PROBLEM DESCRIPTION
The records sit below. Return every line in them that holds the word "pixels".

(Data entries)
----------------
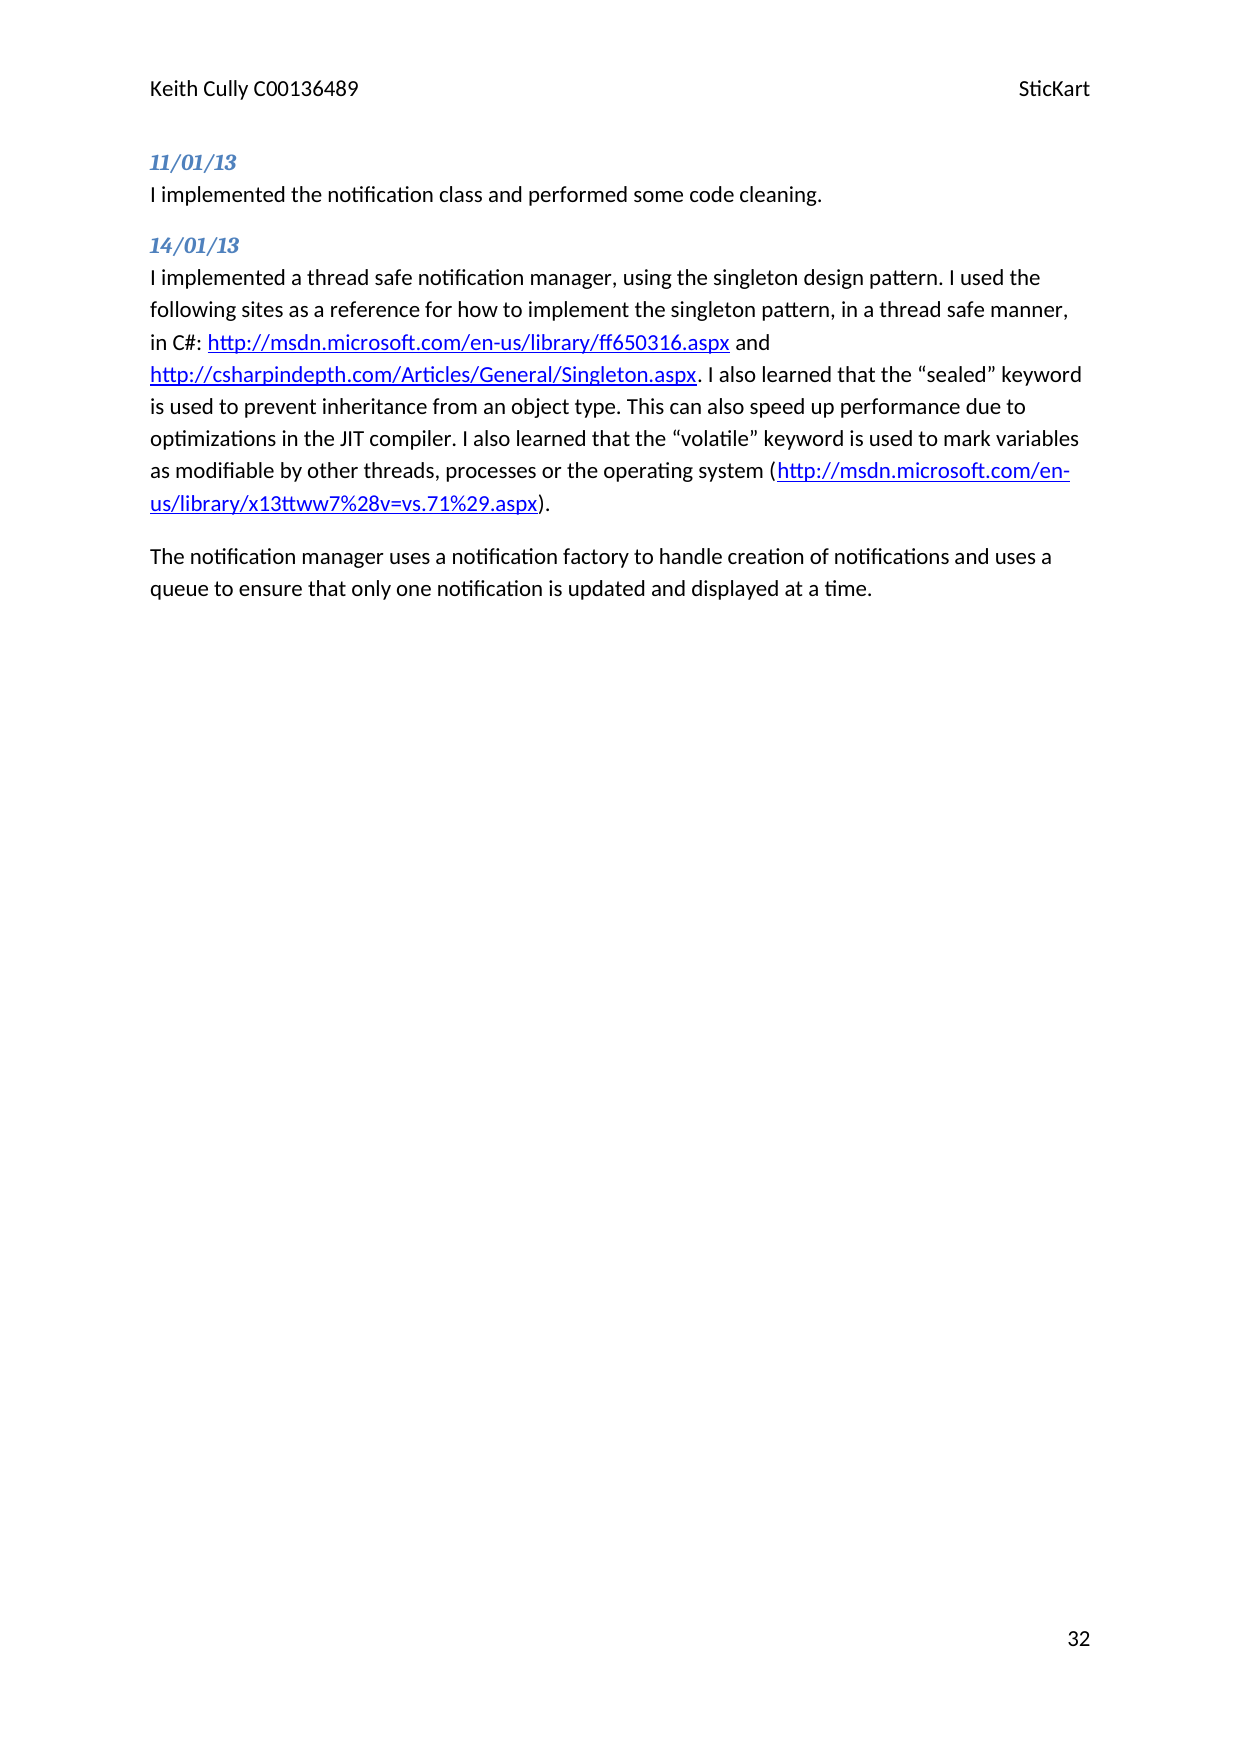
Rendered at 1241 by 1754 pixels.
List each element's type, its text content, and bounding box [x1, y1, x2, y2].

text The notification manager uses a notification factory to handle creation of notifications and uses a queue to ensure that only one notification is updated and displayed at a time. [150, 542, 1090, 602]
text I implemented the notification class and performed some code cleaning. [150, 180, 1090, 208]
subtitle 14/01/13 [150, 233, 1090, 259]
subtitle 11/01/13 [150, 150, 1090, 176]
text I implemented a thread safe notification manager, using the singleton design pattern. I used the following sites as a reference for how to implement the singleton pattern, in a thread safe manner, in C#: http://msdn.microsoft.com/en-us/library/ff650316.aspx and http://csharpindepth.com/Articles/General/Singleton.aspx. I also learned that the “sealed” keyword is used to prevent inheritance from an object type. This can also speed up performance due to optimizations in the JIT compiler. I also learned that the “volatile” keyword is used to mark variables as modifiable by other threads, processes or the operating system (http://msdn.microsoft.com/en-us/library/x13ttww7%28v=vs.71%29.aspx). [150, 263, 1090, 517]
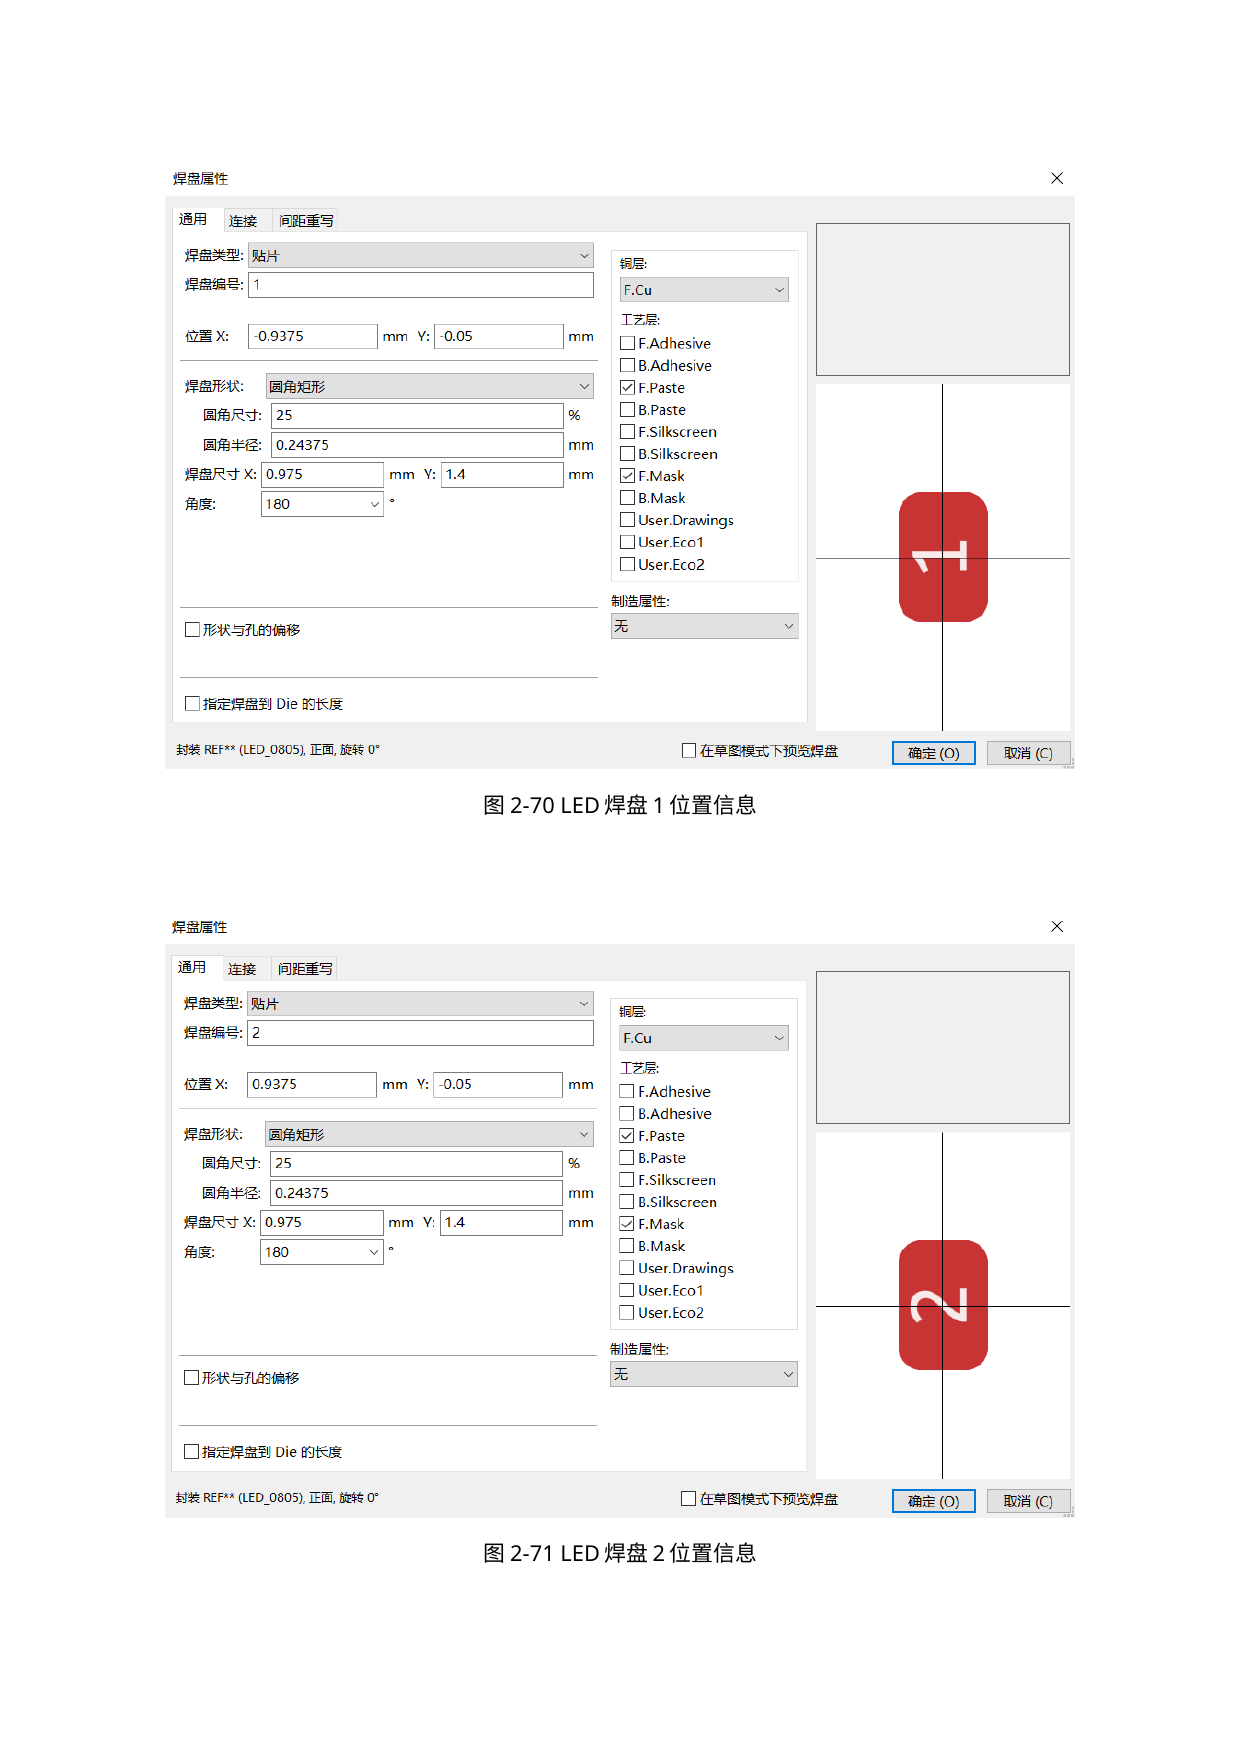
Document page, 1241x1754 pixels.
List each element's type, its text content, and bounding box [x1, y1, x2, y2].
----------------
EXPECTED OUTPUT
Rendered at 1241 by 1754 pixels.
Document page, 1241x1754 pixels.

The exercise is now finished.